Quando il sesso è strumento di dominio
di FILIPPO LA PORTA
Il corpo nudo non dà più scandalo, non è più una forza sovversiva. Dovunque esibito e mercificato. Con Salò (1975), film terminale e disperatamente didascalico, Pier Paolo Pasolini intuì una verità del genere, che poi riaffiora negli scrittori “cannibali” alla metà degli anni ’90. Eppure si tratta di una verità unilaterale. Il corpo infatti continua oggi a oscillare tra mercificazione e conoscenza, tra gestione dell’apparenza e incontro reale con l’altro.
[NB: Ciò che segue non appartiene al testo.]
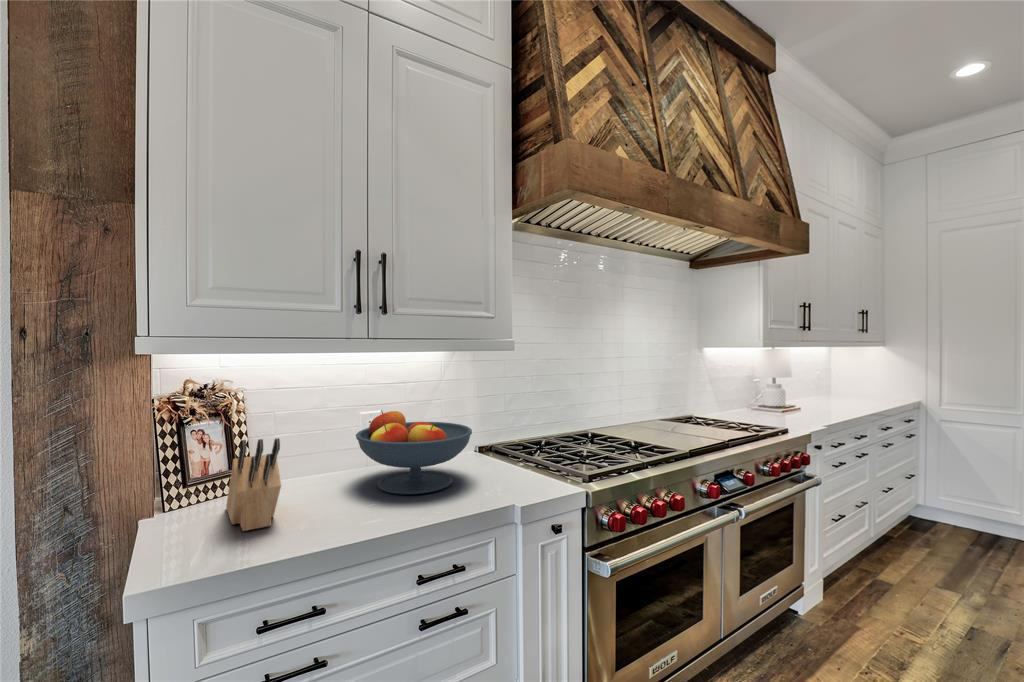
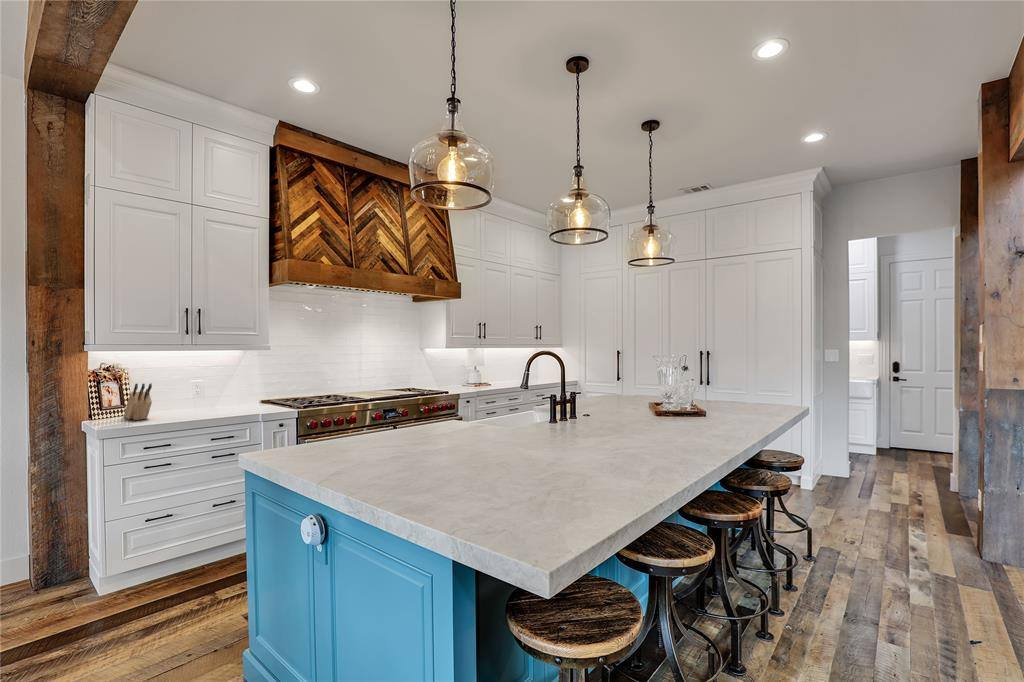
fruit bowl: present [356,410,472,494] -> none [186,378,245,412]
Di cosa parliamo quando parliamo di sesso? I racconti di Elena Bibolotti, imprenditrice nel web e nella didattica musicale, “Pioggia dorata” (Giazira scritture, prefazione di Fulvio Abbate), mostrano quanto il sesso possa essere ancora uno strumento conoscitivo fondamentale. Già a partire dal titolo mettono in scena una galleria di ritratti (soprattutto di donne) e un variegato repertorio di perversioni sessuali, con una descrizione insolitamente precisa, iperrealistica – e dunque straniata – degli organi sessuali.
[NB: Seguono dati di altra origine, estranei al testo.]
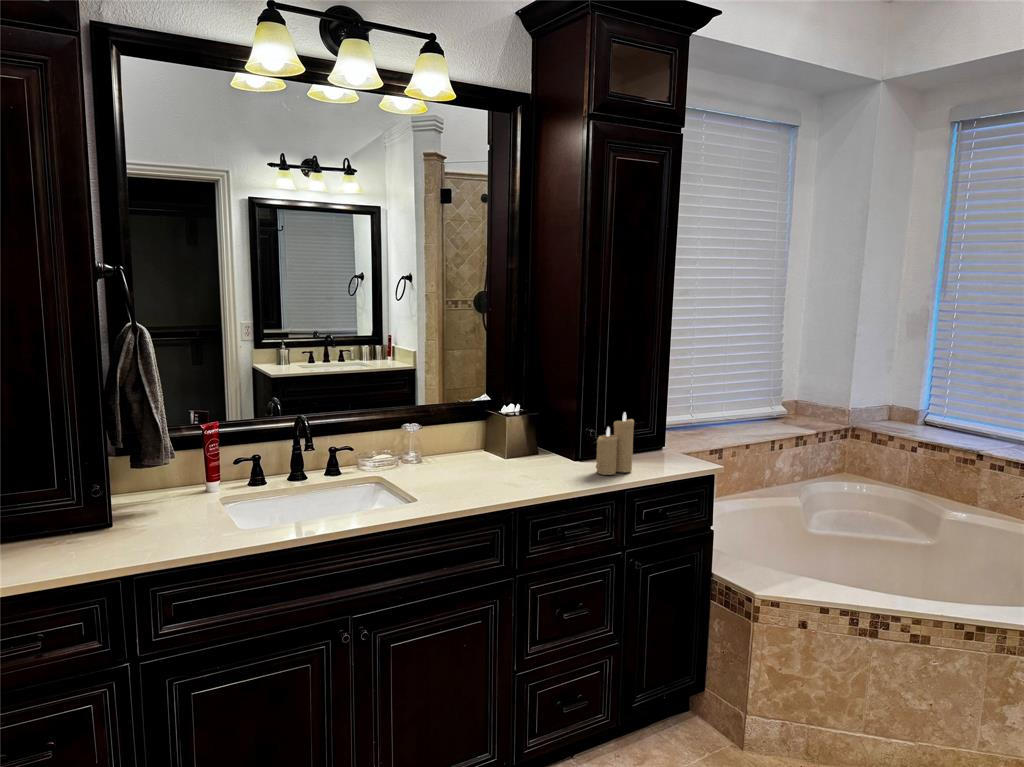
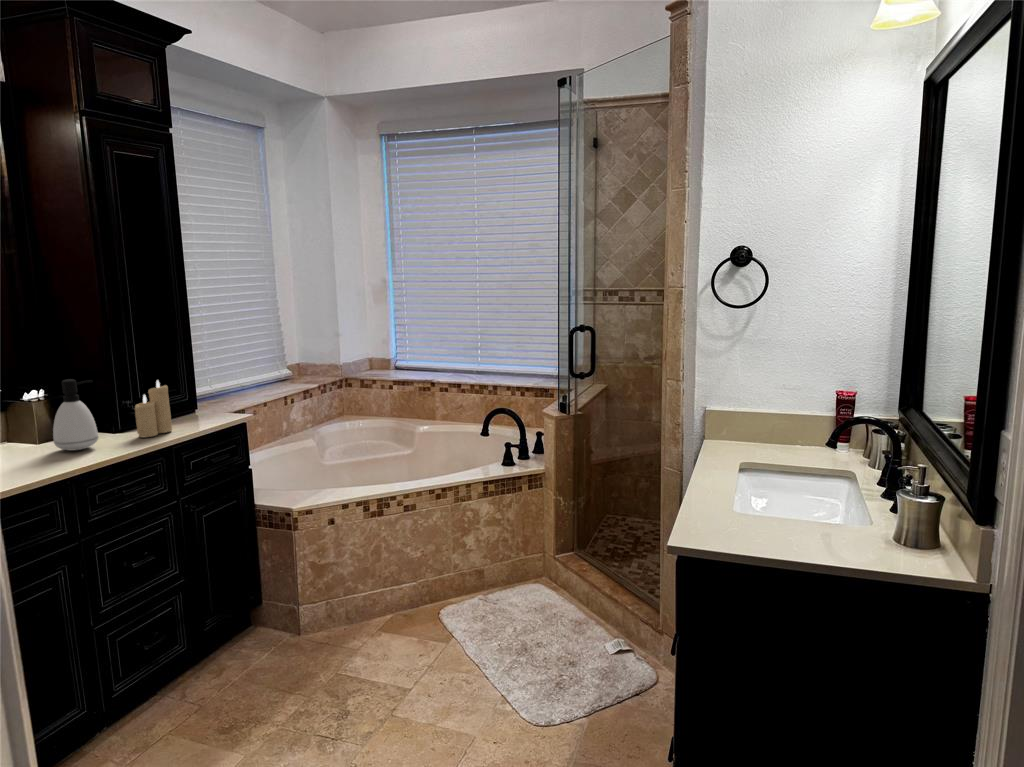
soap dispenser: none [517,401,560,477] -> present [53,379,98,450]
Però il loro centro semi sommerso è altrove, e ci trasmette una verità dell’eros, vicina ad un teorema caro al Pasolini di Petrolio: “possedere” coincide con il “Male” (si possiede sempre qualcosa di limitato), mentre “essere posseduti”, per quanto possa implicare dolore e umiliazione, è l’unica esperienza possibile del “Bene”. E lo fa creando personaggi vivi, credibili, immersi nel loro quotidiano. L’eros autentico è abbandono all’atro, rinuncia a qualsiasi presa, a qualsiasi volontà e progetto.
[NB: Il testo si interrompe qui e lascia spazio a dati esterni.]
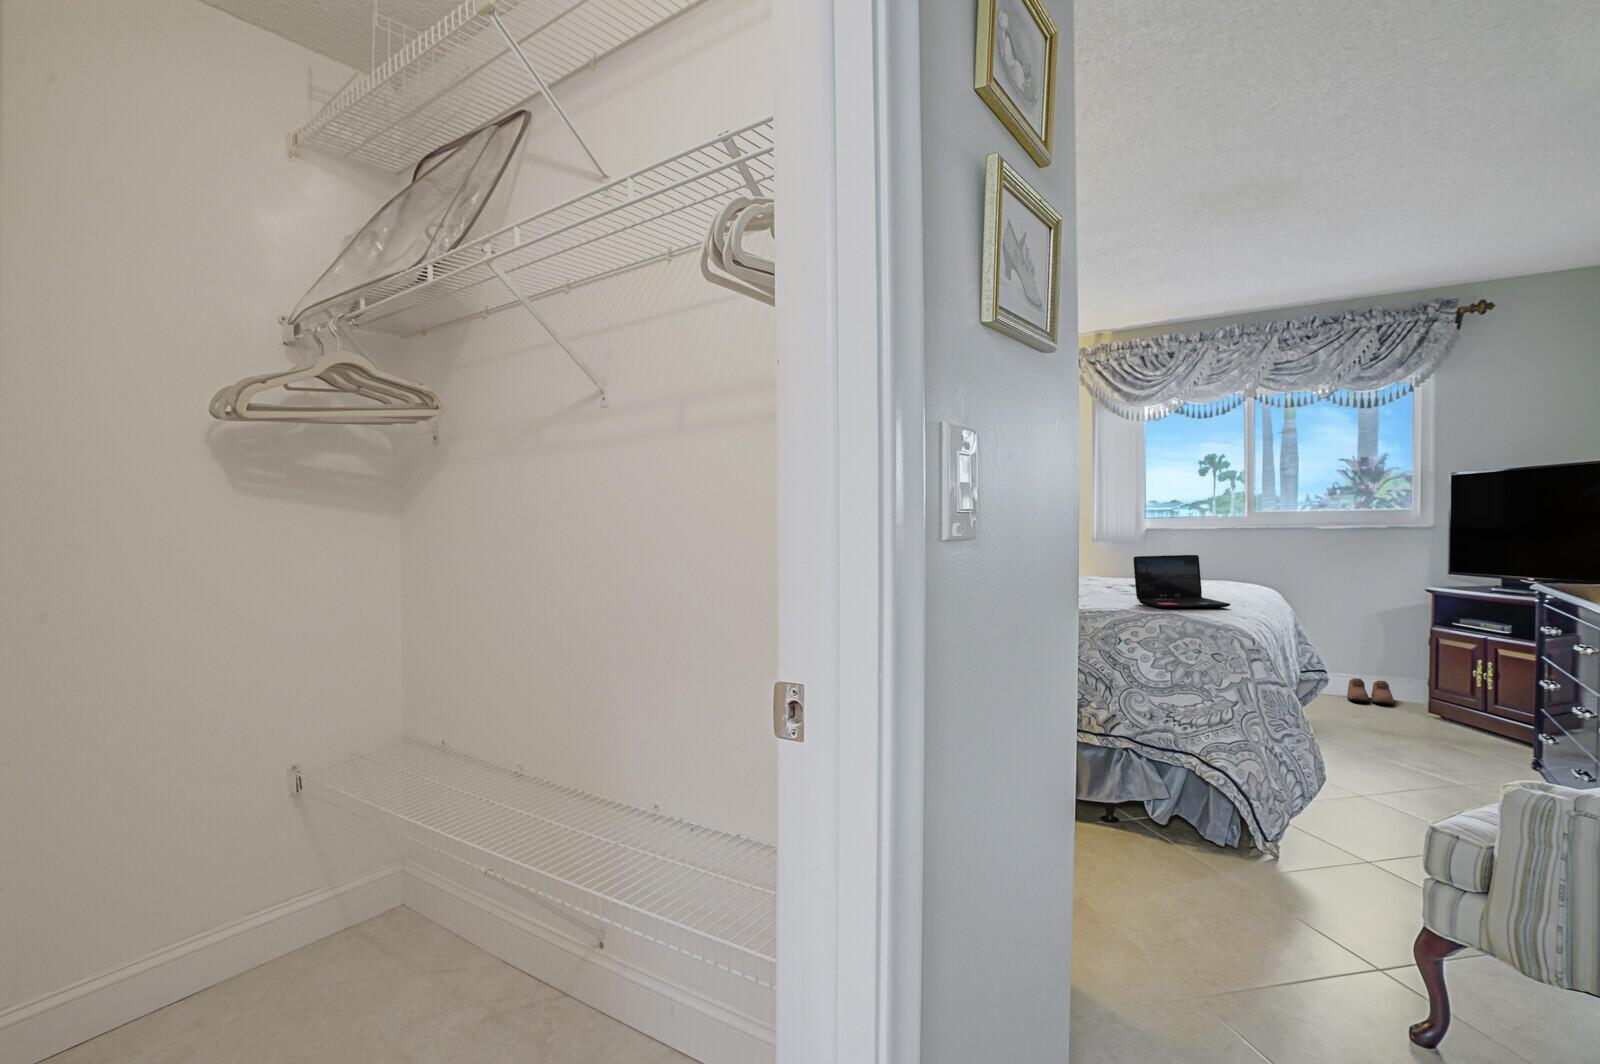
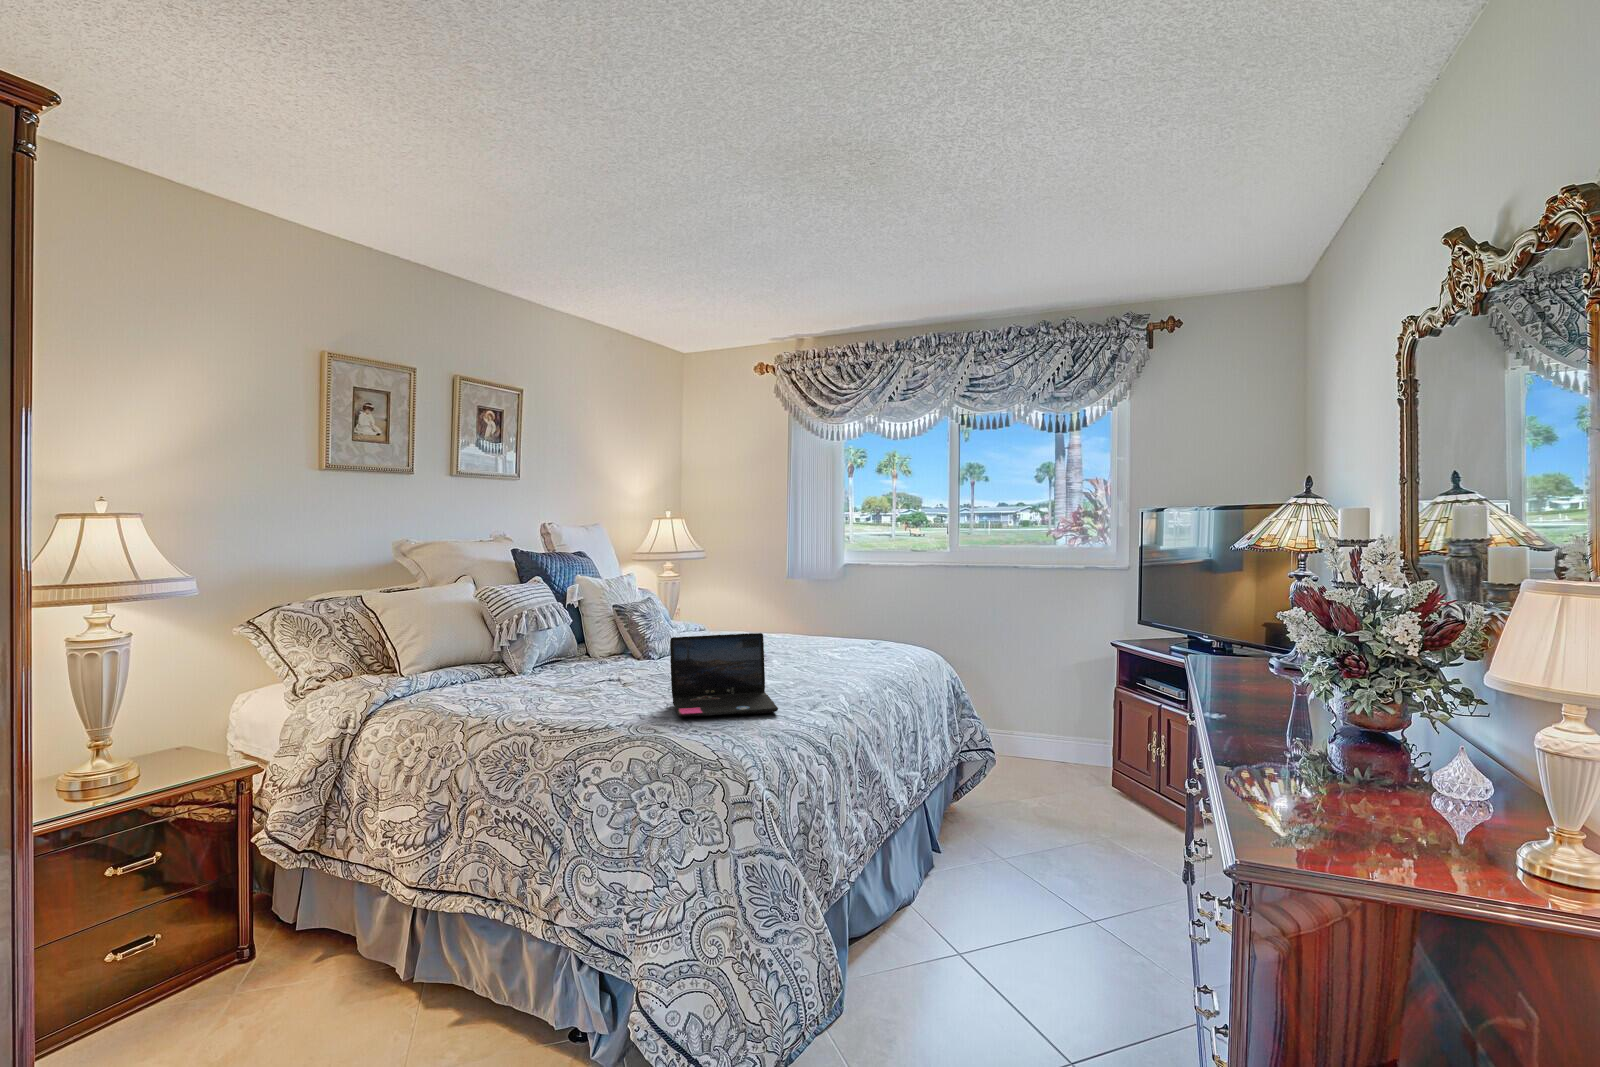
shoe: present [1347,678,1394,704] -> none [1039,744,1085,777]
Prendiamo forse il racconto più bello e concentrato: “Il serpente piumato”. Valeria, manager spietata e “cacciatrice di teste” nelle aziende, mai un dubbio o una distrazione, si diverte a rimorchiare ragazzi, a dominarli, a spremerli e gettarli via: il sesso «l’aveva tenuto nell’hard disk della propria esistenza infilandolo però nelle utility». Poi succede che il giovane Pablo filma la loro relazione di nascosto e la ricatta. Non vuole soldi da Valeria, come lei aveva sperato, ma ciò che lei ha di più caro, «il suo mondo solitario e buio».